Home prices to go up in 2012:

TORONTO – Canadian home prices will continue to go up in 2012, although at a slower pace than they did last year, according to one of the country’s largest real-estate sales organizations.

Royal LePage, which franchises brokerages across the country, predicted Thursday that the national average price for resale homes will increase this year by 2.8 per cent by the end of 2012.

It said the national average price for a standard two-storey home was $375,427 in the fourth quarter of 2011, up 4.2 per cent from 2010.

“Widespread calls for a major real estate correction in 2012 simply can’t be justified. The industry has significant momentum entering the year, and buoyed by the stimulative effect of very low interest rates, we expect the market to continue to expand — albeit at a slower pace,” said Phil Soper, the president and CEO of Royal LePage Real Estate Services.

National averages don’t tell the whole story, however, since there are wide variations depending on the type of home and location.

In Vancouver, a standard two-storey home had an average price of $1.1 million in the fourth quarter of 2012, up 10.9 per cent from a year ago. By contrast, two-storey homes in Atlantic Canada had an average price of $200,000 or less in several cities where increases were fairly flat compared with a year ago.

In Toronto, which is usually the country’s second-most expensive real-estate market after Vancouver, Royal LePage found strong price gains for most housing types in the fourth quarter — due to a lack of available properties and steady demand.

The Royal LePage forecast came as the Statistics Canada reported the price of new homes rose again in November, led by gains in Toronto and Montreal.

The government agency’s new housing price index rose 0.3 per cent in November, after a 0.2 per cent increase in October. On an annual basis, the index was 2.5 per cent higher in November compared with November 2010.

The largest year-over-year price increases in reported by Statistics Canada were in Toronto and Oshawa, Ont., where they were up 6.2 per cent.

In 2012, Royal LePage expects that real estate values in Toronto will increase 2.6 per cent compared to 2011 — slightly slower than the national growth rate.

In the fourth quarter, the average price for detached bungalows rose 7.2 per cent from a year earlier to $532,137; prices for standard two-storey homes rose 4.2 per cent to $629,188 and standard condos rose 3.4 per cent to $347,659.

Some economists have said housing prices in certain Canadian markets, including the Toronto area, may be too high to be sustainable and are due for a correction. However, LePage said housing prices have been high in Toronto because demand has outstripped supply.
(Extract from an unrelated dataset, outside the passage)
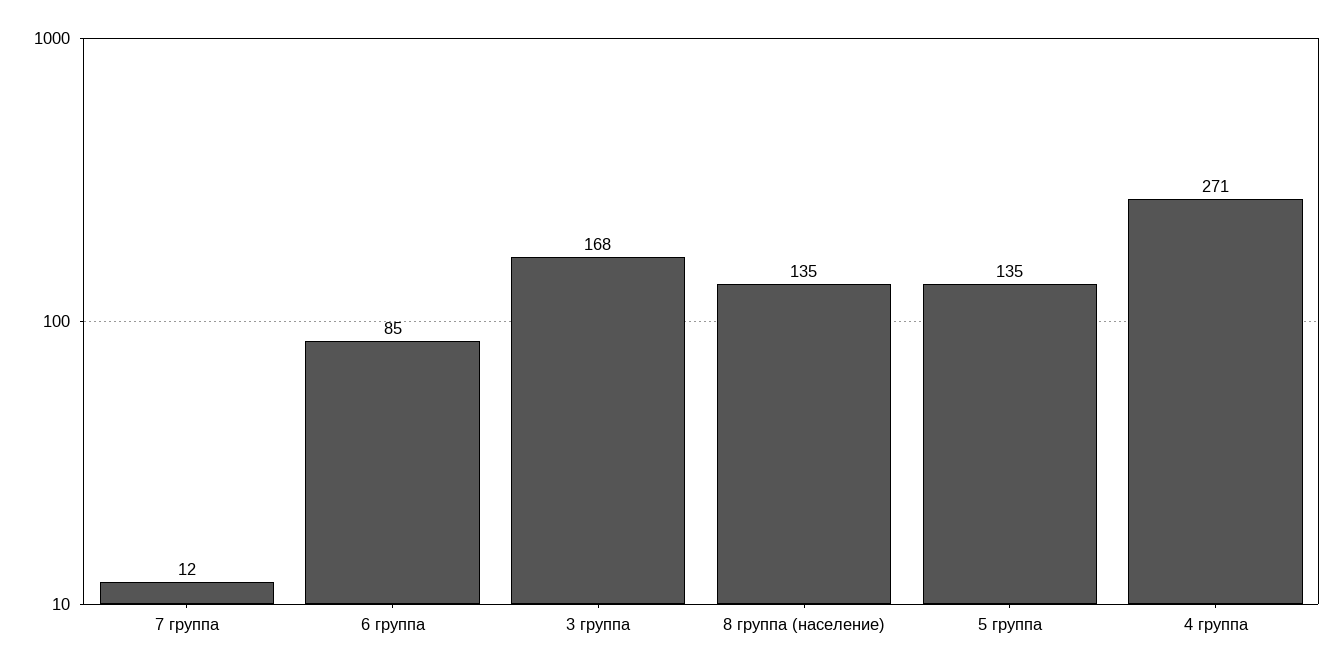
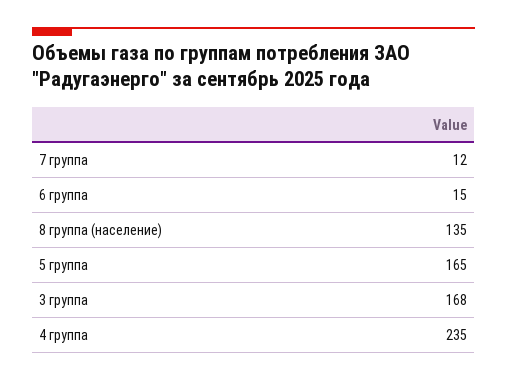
6 группа: 85 -> 15
5 группа: 135 -> 165
4 группа: 271 -> 235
“Inventory has been a challenge for Toronto’s potential buyers throughout 2011 and this restricted supply has put upward pressure on prices,” said Gino Romanese, senior vice-president for Royal LePage Real Estate Services Ltd.

“Standard condominiums in the resale market saw a more modest increase due to a healthier supply that was created by newer units coming online. However, demand for older units has increased as they are generally larger in size and preferable to (people down-sizing from houses) who are used to more space.”

In Victoria and Saint John, N.B., house prices were flat or slightly down in the fourth quarter, compared with the same period of 2010.

In Saint John, detached bungalows fell 2.2 per cent year-over-year to $179,946, while standard two-storey properties slipped 0.3 per cent to $298,076. Condos were the exception, with average prices climbing 16.1 per cent year-over-year to $159,370, although LePage said those increases weren’t typical.

In Victoria, standard two-storey homes were unchanged, with prices remaining at $480,000 while detached bungalows slipped 0.8 per cent to $486,000 and condos dropping 1.1 per cent to $282,000.